About Kartik Krishnaiyer

A lifelong lover of soccer, the beautiful game, he served from January 2010 until May 2013 as the Director of Communications and Public Relations for the North American Soccer League (NASL). Raised on the Fort Lauderdale Strikers of the old NASL, Krishnaiyer previously hosted the American Soccer Show on the Champions Soccer Radio Network, the Major League Soccer Talk podcast and the EPL Talk Podcast. His soccer writing has been featured by several media outlets including The Guardian and The Telegraph. He is the author of the book Blue With Envy about Manchester City FC.
View all posts by Kartik Krishnaiyer →

17 Responses to Does Beckham Really Make a Difference?

  1. A Wise Man says:

    Look, I know what you are saying about MLS quality declining between 2001 and 2006. You are right, but understand after the spending spree of 1999-2000 bringing in lots of international guys who played in France 1998, the league’s finances were a mess. Thank goodness for Stern John and Ryan Nelson who you mentioned: both fetched the league a pretty penny and compensated for the transfer fees wasted on Hernandez, Graziani and all the other guys looking for a paid holiday.

    The league contracted and operated on a tight budget. Now our finances thanks to Garber are better than 1999 and we can go out and get guys like Beckham and Angel to enhance the product in this league.

  2. Sams Army says:

    Your bias against the Galaxy never seizes does it?

  3. Anonymous says:

    A good read. Nice points

  4. Soccer Guru says:

    I agree the league took a dramatic downturn at least in terms of the type of foreign talent exported after 2000. However, you seem to forget that the overall talent in the league of American players improved, as the very semi pro nature initially of most of the americans who filled out the rosters after the prized allocations were assigned in the early years were glorified post college players or guys who actually had played semi-pro soocer. So while the sexy names from MLS disappeared the overall quality of the squads has improved as the league got older.

  5. tyduffy says:

    Amen

  6. Anonymous says:

    Soccer Guru,

    The overall talent of the league has not improved. Yes the American talent has but losing guys like El Diablo, El Pibe, and Donadoni and not replacing them with a player of even half the caliber makes a league a whole lot worse.

  7. MJ says:

    Kartik, did you honestly just say that the LA Galaxy are “arguably the worst run franchise in American soccer”? That comment couldn’t be any more off base, and let me tell you briefly why.

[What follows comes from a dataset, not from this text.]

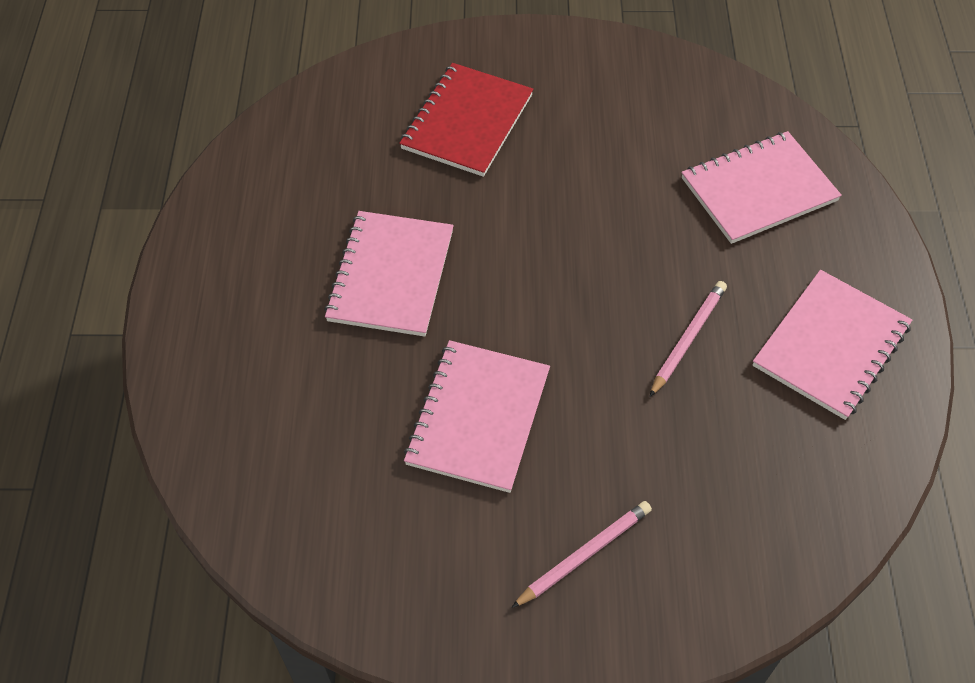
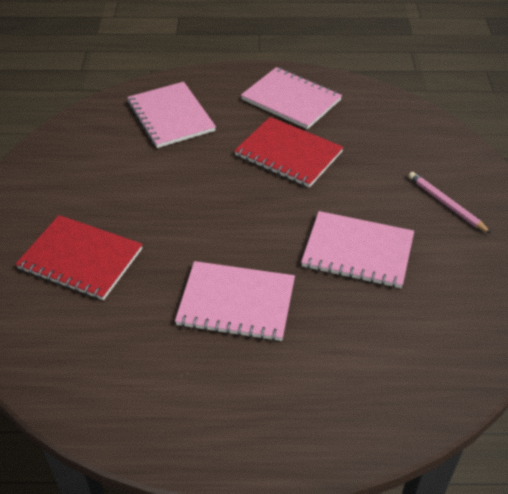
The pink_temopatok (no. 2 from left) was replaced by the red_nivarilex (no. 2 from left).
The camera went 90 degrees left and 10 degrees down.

    1. The LA Galaxy were the first team in MLS history to turn a profit in a season, and they’re one of only two teams ever to make a profit (FC Dallas).

    2. They have the largest soccer-specific stadium in MLS (27,000), one which is used often by the men’s and women’s US National Team.

    3. They’re coached by Frank Yallop, who played 385 games for Ipswich Town, led the San Jose Earthquakes to a championship in his first season as head coach (in 2001, when he was the MLS Coach of the Year) and another championship in 2003, and has coached the Canadian national team.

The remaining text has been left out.